Furthermore, your rapid discipline of my children when I am right there takes me out of the equation. I’m not sure if you think me too permissive or incompetent at parenting, but your actions were completely disrespectful. When my children are in class with you, then you have the authority. When they are at an event with me, I hold the authority. Unless they are in danger of hurting themselves or someone else, then it is my responsibility to handle their behaviors.

Here’s what I expect of a teacher and a coach – someone who treats all people with respect and dignity. Someone who encourages a child to do their best and reach new goals. Someone who celebrates hard work and dedication. Someone who models what it means to be a strong, competent athlete and decent human being. Someone who works with the family to reach out to kids with unique developmental “challenges” and develop self-confidence, increase self-esteem, and develop sportsmanship. If you are unable to be that great coach, then we will find someone who can.

Please let me know.

Thank you,

A tremendously disappointed mother

 

Cold sacrifices

People talk about the sacrifice you make when you become a parent. They talk about so many sacrifices for your kids. If was sounding pretty “yeah, yeah” to me…until yesterday. Until I sat in 42 degree weather with the sun pushing the clouds out of its way for miniscule moments of time before the darkness and gray returned and the wind whipped through tiny entrances of layered clothing to reach my very soul as I sat cheering for Super Tall Guy at his baseball game.

This, I thought, this is what “sacrifice” means. Every muscle in my body wanted to sprint for the warmth of the car. My head ached from the tense neck muscles as I hunched as far into the blanket as I could. I sat there wishing for just a couple more degrees of warmth and possibly for feeling in my toes.

I glanced at the coaches on the field, blowing on their hands to diminish the numbness. “Come on, kid, you can do it. We got a hitter here,” they would yell to the batter. These men, these fathers, were sacrificing their Saturday morning to stand in the freezing cold for what? For my kid. And for that kid over there. And that one over there. Sure the kidsbaseball were cold. Sure they were rubbing their hands. Sure Super Tall Guy asked if he could leave after the second inning (knowing it would take two innings to get to his turn at bat given his bottom of the line-up position). But the coaches coached and the parents huddled and froze so that the kids could play. And the kids played so that they could learn about sacrifice and being cold and persisting and being “tough” and showing up for the team and winning and losing….and well, because their parents made them show up in the hopes that they would learn some of those lessons.

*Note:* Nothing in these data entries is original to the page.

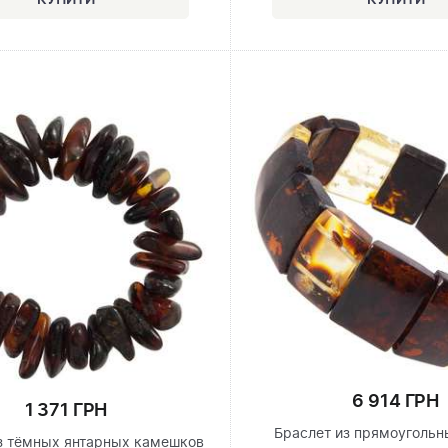
6 914 ГРН
1 371 ГРН
Браслет из прямоугольн
з тёмных янтарных камешков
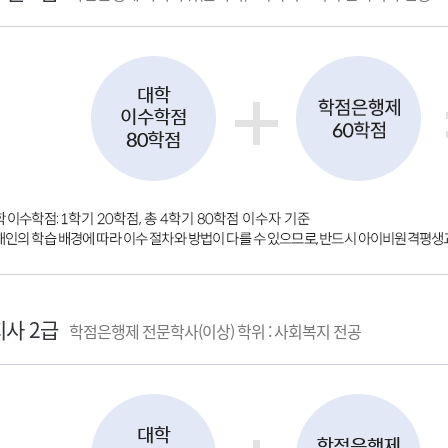
사 2급
학점은행제 전문학사(이상) 학위 : 사회복지 전공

It’s been nine and a half years since I turned over under the covers and slept past 7:30 on a Saturday morning. It’s been nine and a half years since I last woke up and said, “hmmm….what should I do today?” Going from single, carefree woman to “what am I going to do for and with you today?” has been a pretty dramatic adjustment. Learning to sacrifice myself and my desires and even my needs (like you know, to sleep, to eat (a warm meal), to get to the bathroom before desperation) has been a big change.

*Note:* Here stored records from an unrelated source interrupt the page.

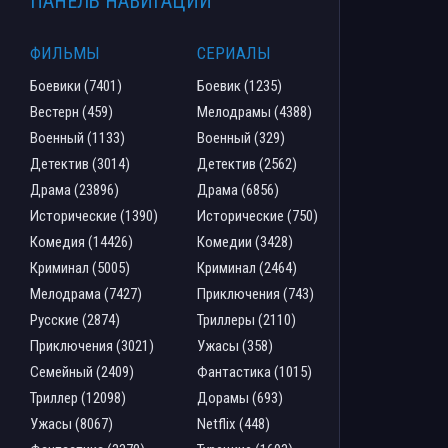
ПАНЕЛЬ НАВИГАЦИИ
ФИЛЬМЫ
СЕРИАЛЫ
Боевики (7401)
Боевик (1235)
Вестерн (459)
Мелодрамы (4388)
Военный (1133)
Военный (329)
Детектив (3014)
Детектив (2562)
Драма (23896)
Драма (6856)
Исторические (1390)
Исторические (750)
Комедия (14426)
Комедии (3428)
Криминал (5005)
Криминал (2464)
Мелодрама (7427)
Приключения (743)
Русские (2874)
Триллеры (2110)
Приключения (3021)
Ужасы (358)
Семейный (2409)
Фантастика (1015)
Триллер (12098)
Дорамы (693)
Ужасы (8067)
Netflix (448)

Don’t get me wrong. I’m happy. I’m not complaining. I don’t mind leaving the movie theater right at the part I really wanted to see because the four-year-old can’t sit still any longer. I don’t mind staring at the huge painting in the dining room and wondering who shattered the upper corner of the glass. I don’t mind contemplating if the dampness seeping through my sock is urine or just water from the evening bath. I think it keeps me in shape to continually bend over and pick up those paper airplanes that missed their landing strip. I kind of enjoy slithering under the car to retrieve the soccer ball being melted onto the hot frame. I’d rather sleep on a narrow sliver of bed than spread out like an eagle and take up so much space. It’s keeping me limber and young and inquisitive, and so I really don’t mind….because I have three awesome boys…and I’ll get them back some day for all these sacrifices!